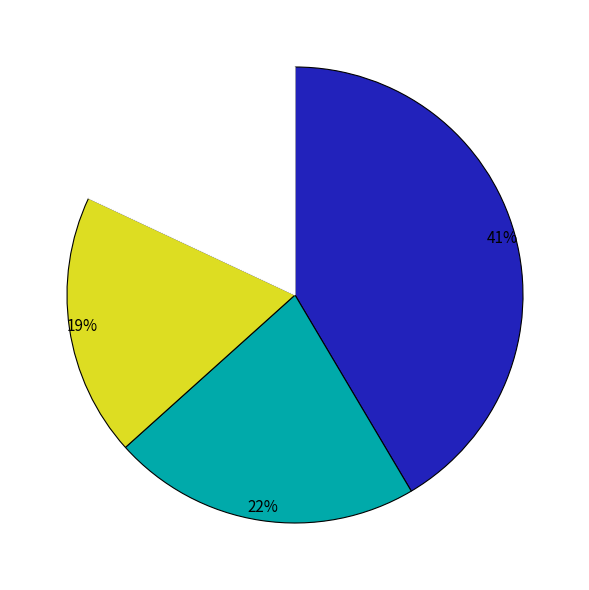

Is there a majority slice in this chart?

No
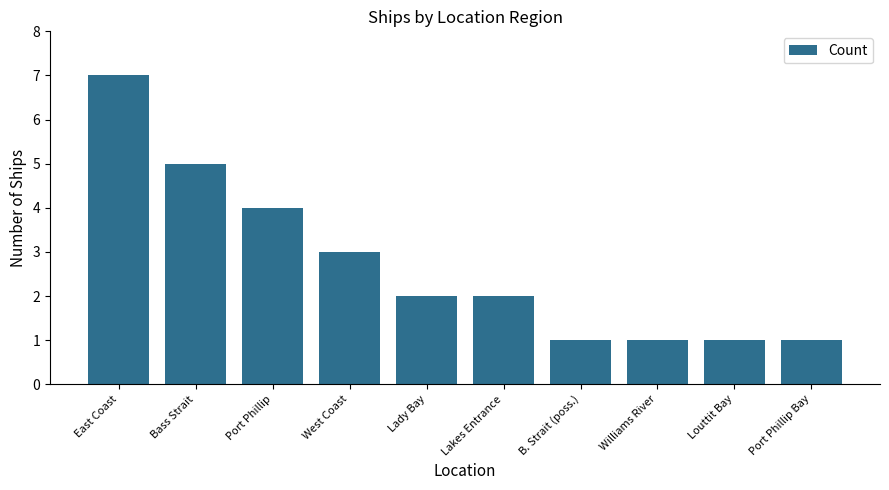

What is the sum of the values at Bass Strait and Port Phillip?

9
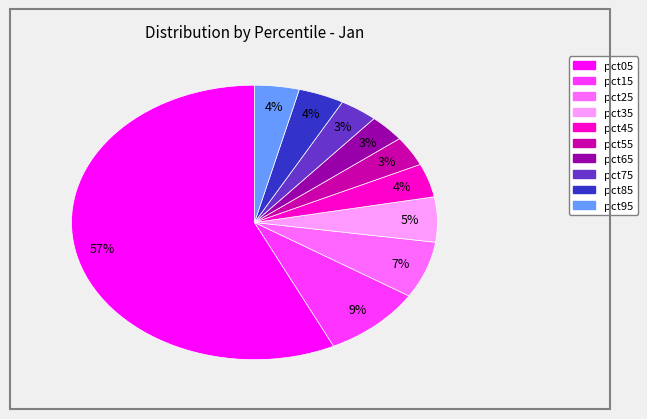

Which slice is the largest?

pct05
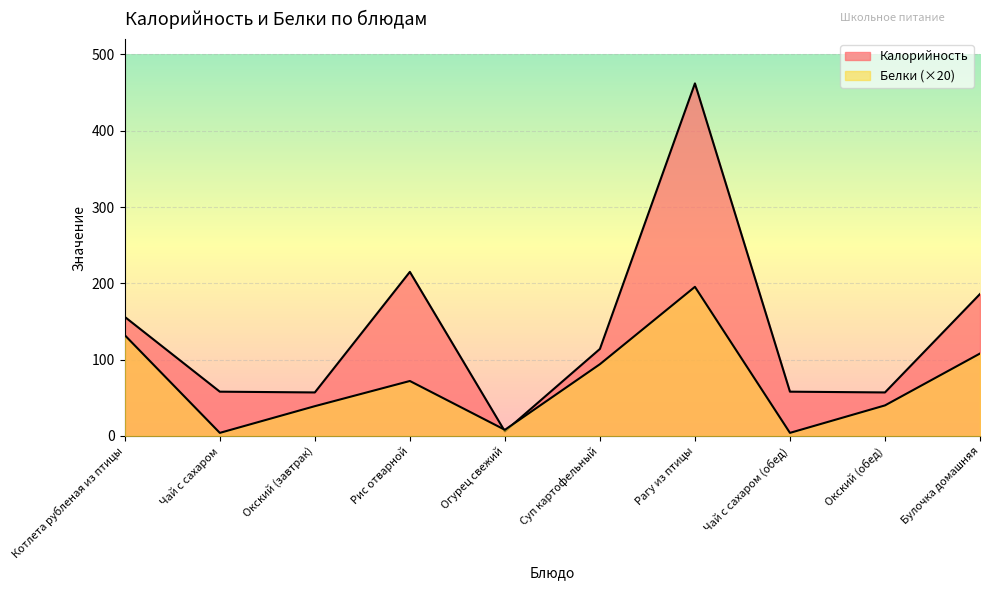

Which category has the highest value in the Белки series?

Рагу из птицы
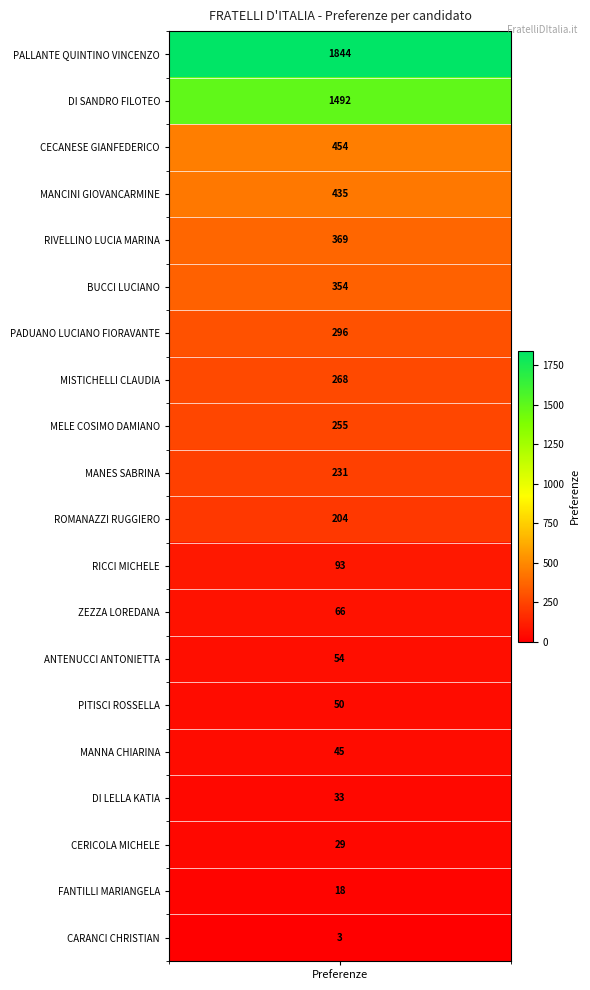

The chart shows a value of 104 at 9. True or false?

False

━━━━

| Try it |
Please format every line from the one containing "What is the" through the end of the material, both included, as a JSON list of strings with one string per line. Omit blank lines and leave out the pictures.

| Output for this exercise |
[
  "What is the sum of the values at Bass Strait and Port Phillip?",
  "9",
  "Which slice is the largest?",
  "pct05",
  "Which category has the highest value in the Белки series?",
  "Рагу из птицы",
  "The chart shows a value of 104 at 9. True or false?",
  "False"
]